Ghosting juga bisa terjadi karena pelaku tidak tahu bagaimana cara mengkomunikasikan konflik dan mencari resolusi konflik. Kondisi ini biasanya diistilahkan dengan malas membahas atau malas ribut. Mereka beranggapan masalah akan terselesaikan sendiri seiring dengan berjalannya waktu.
“Pemicu ghosting adanya perasaan tidak nyaman dalam relasi atau saat ada ketidakcocokan yang tidak bisa dikomunikasikan secara terbuka,” katanya.
Idei mengatakan, ghosting pada dasarnya adalah penolakan, hanya tanpa finalitas.
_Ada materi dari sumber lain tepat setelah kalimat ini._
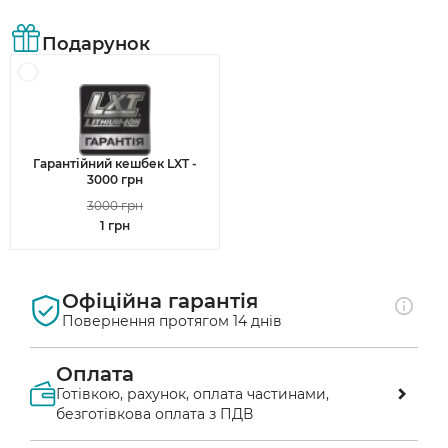
Подарунок
Гарантійний кешбек LXT -
3000 грн
3000 грн
1 грн
Офіційна гарантія
Повернення протягом 14 днів
Оплата
Готівкою, рахунок, оплата частинами,
безготівкова оплата з ПДВ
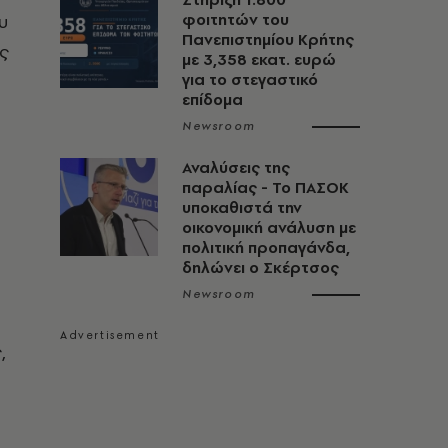
υ
φοιτητών του
Πανεπιστημίου Κρήτης
ες
με 3,358 εκατ. ευρώ
για το στεγαστικό
επίδομα
Newsroom
Αναλύσεις της
παραλίας - Το ΠΑΣΟΚ
υποκαθιστά την
οικονομική ανάλυση με
πολιτική προπαγάνδα,
δηλώνει ο Σκέρτσος
Newsroom
,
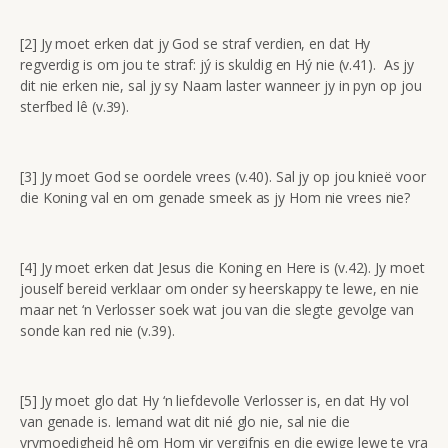
[2] Jy moet erken dat jy God se straf verdien, en dat Hy
regverdig is om jou te straf: jý is skuldig en Hý nie (v.41). As jy
dit nie erken nie, sal jy sy Naam laster wanneer jy in pyn op jou
sterfbed lê (v.39).
[3] Jy moet God se oordele vrees (v.40). Sal jy op jou knieë voor
die Koning val en om genade smeek as jy Hom nie vrees nie?
[4] Jy moet erken dat Jesus die Koning en Here is (v.42). Jy moet
jouself bereid verklaar om onder sy heerskappy te lewe, en nie
maar net ‘n Verlosser soek wat jou van die slegte gevolge van
sonde kan red nie (v.39).
[5] Jy moet glo dat Hy ‘n liefdevolle Verlosser is, en dat Hy vol
van genade is. Iemand wat dit nié glo nie, sal nie die
vrymoedigheid hê om Hom vir vergifnis en die ewige lewe te vra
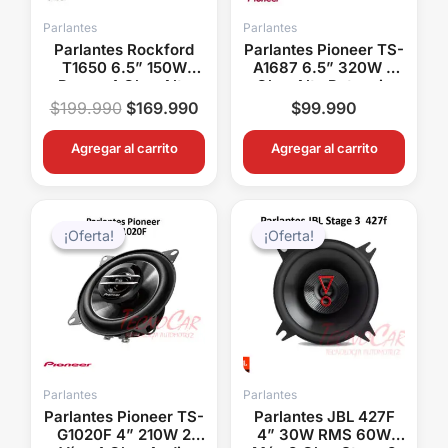
Parlantes
Parlantes
Parlantes Rockford
Parlantes Pioneer TS-
T1650 6.5” 150W
A1687 6.5” 320W 4
Power 4 Ohm Alta
Ohm Alta Potencia
Potencia Audio Auto
Audio Auto
$
199.990
$
169.990
$
99.990
Premium
Agregar al carrito
Agregar al carrito
El
El
El
El
precio
precio
precio
precio
¡Oferta!
¡Oferta!
¡Oferta!
¡Oferta!
original
actual
original
actual
era:
es:
era:
es:
$44.990.
$39.990.
$59.990.
$49.99
Parlantes
Parlantes
Parlantes Pioneer TS-
Parlantes JBL 427F
G1020F 4” 210W 2
4” 30W RMS 60W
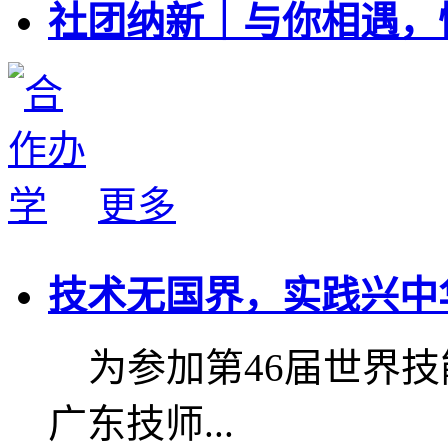
社团纳新｜与你相遇，
更多
技术无国界，实践兴中
为参加第46届世界技
广东技师...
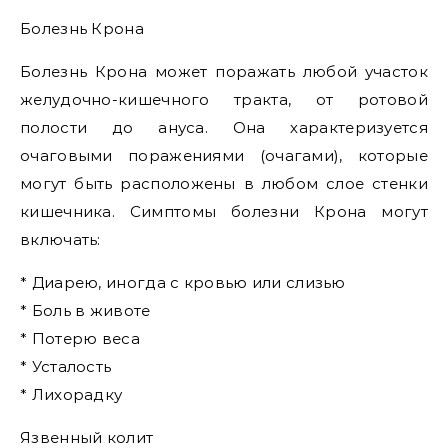
Болезнь Крона
Болезнь Крона может поражать любой участок
желудочно-кишечного тракта, от ротовой
полости до ануса. Она характеризуется
очаговыми поражениями (очагами), которые
могут быть расположены в любом слое стенки
кишечника. Симптомы болезни Крона могут
включать:
* Диарею, иногда с кровью или слизью
* Боль в животе
* Потерю веса
* Усталость
* Лихорадку
Язвенный колит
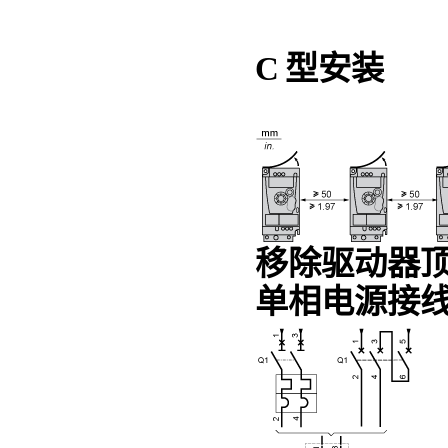
C 型安装
移除驱动器
单相电源接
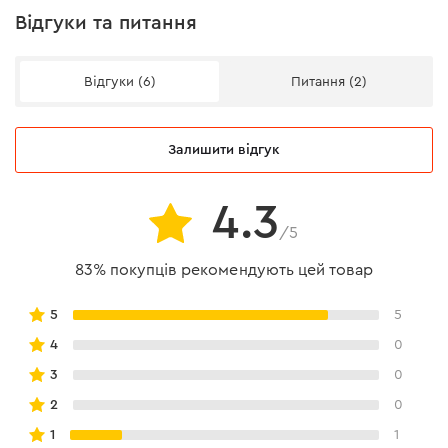
Відгуки та питання
Відгуки (6)
Питання (2)
Залишити відгук
4.3
/5
83% покупців рекомендують цей товар
5
5
4
0
3
0
2
0
1
1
Jadi tidak benar-benar ada kata selesai atau putus. Itu terjadi ketika seseorang berhenti menjawab teks atau panggilan telepon tanpa penjelasan lebih lanjut.
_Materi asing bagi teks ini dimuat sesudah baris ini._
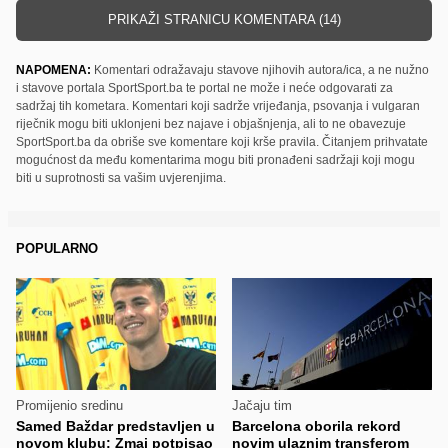
PRIKAŽI STRANICU KOMENTARA (14)
NAPOMENA:
Komentari odražavaju stavove njihovih autora/ica, a ne nužno
i stavove portala SportSport.ba te portal ne može i neće odgovarati za
sadržaj tih kometara. Komentari koji sadrže vrijeđanja, psovanja i vulgaran
riječnik mogu biti uklonjeni bez najave i objašnjenja, ali to ne obavezuje
SportSport.ba da obriše sve komentare koji krše pravila. Čitanjem prihvatate
mogućnost da među komentarima mogu biti pronađeni sadržaji koji mogu
biti u suprotnosti sa vašim uvjerenjima.
POPULARNO
Promijenio sredinu
Jačaju tim
Samed Baždar predstavljen u
Barcelona oborila rekord
novom klubu: Zmaj potpisao
novim ulaznim transferom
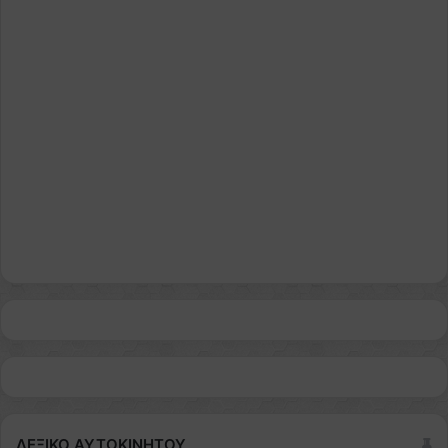
ΛΕΞΙΚΟ ΑΥΤΟΚΙΝΗΤΟΥ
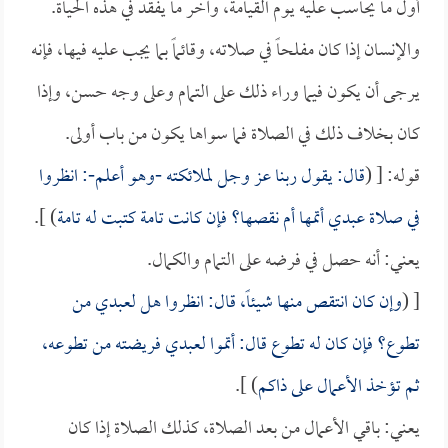
أول ما يحاسب عليه يوم القيامة، وآخر ما يفقد في هذه الحياة.
والإنسان إذا كان مفلحاً في صلاته، وقائماً بما يجب عليه فيها، فإنه
يرجى أن يكون فيما وراء ذلك على التمام وعلى وجه حسن، وإذا
كان بخلاف ذلك في الصلاة فما سواها يكون من باب أولى.
قوله: [ (
قال: يقول ربنا عز وجل لملائكته -وهو أعلم-: انظروا
في صلاة عبدي أتمها أم نقصها؟ فإن كانت تامة كتبت له تامة
) ].
يعني: أنه حصل في فرضه على التمام والكمال.
[ (
وإن كان انتقص منها شيئاً، قال: انظروا هل لعبدي من
تطوع؟ فإن كان له تطوع قال: أتموا لعبدي فريضته من تطوعه،
ثم تؤخذ الأعمال على ذاكم
) ].
يعني: باقي الأعمال من بعد الصلاة، كذلك الصلاة إذا كان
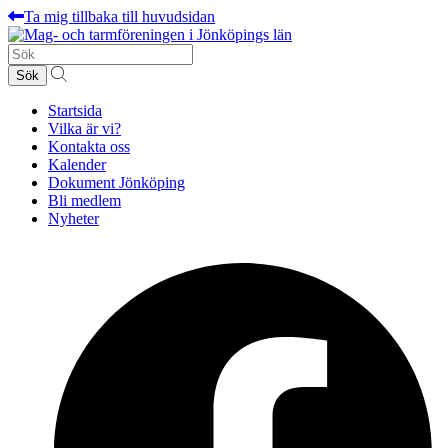
Ta mig tillbaka till huvudsidan
Sök
efter:
Startsida
Vilka är vi?
Kontakta oss
Kalender
Dokument Jönköping
Bli medlem
Nyheter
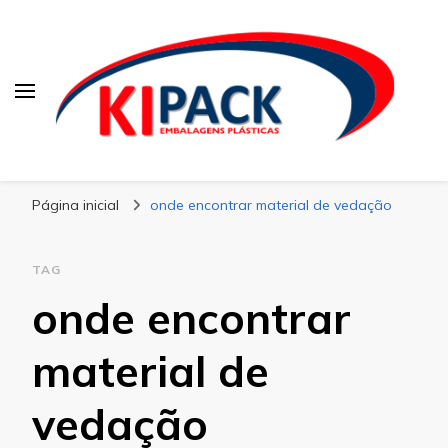
Kipack
Kipack – Blog
Página inicial
onde encontrar material de vedação
TAG
onde encontrar
material de
vedação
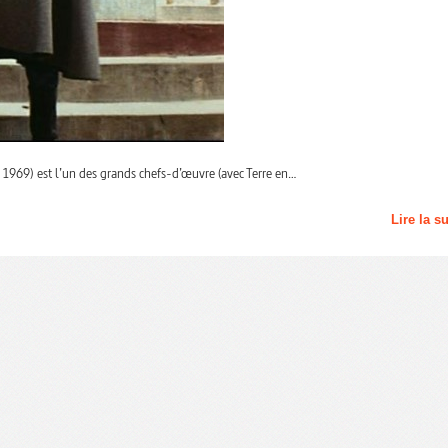
 1969) est l’un des grands chefs-d’œuvre (avec Terre en…
Lire la s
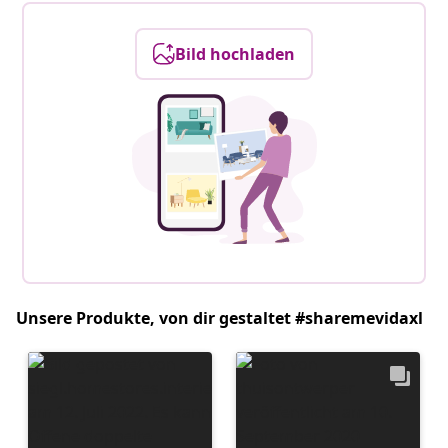
Bild hochladen
Unsere Produkte, von dir gestaltet #sharemevidaxl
Perilaku tersebut menimbulkan berbagai dampak seperti membuat korban merasa bingung, sakit hati, dan paranoid dikhianati ataupun menyalahkan diri sendiri. Perasaan tidak nyaman yang berkelanjutan tersebut dapat mengganggu fungsi hidup keseharian, misalnya menjadi malas makan dan beraktivitas, tidak mampu berkonsentrasi, dan penurunan performa kerja.
“Bagi korban Ghosting disarankan jangan merendahkan diri. Berhentilah untuk mengejar orang tersebut,” katanya.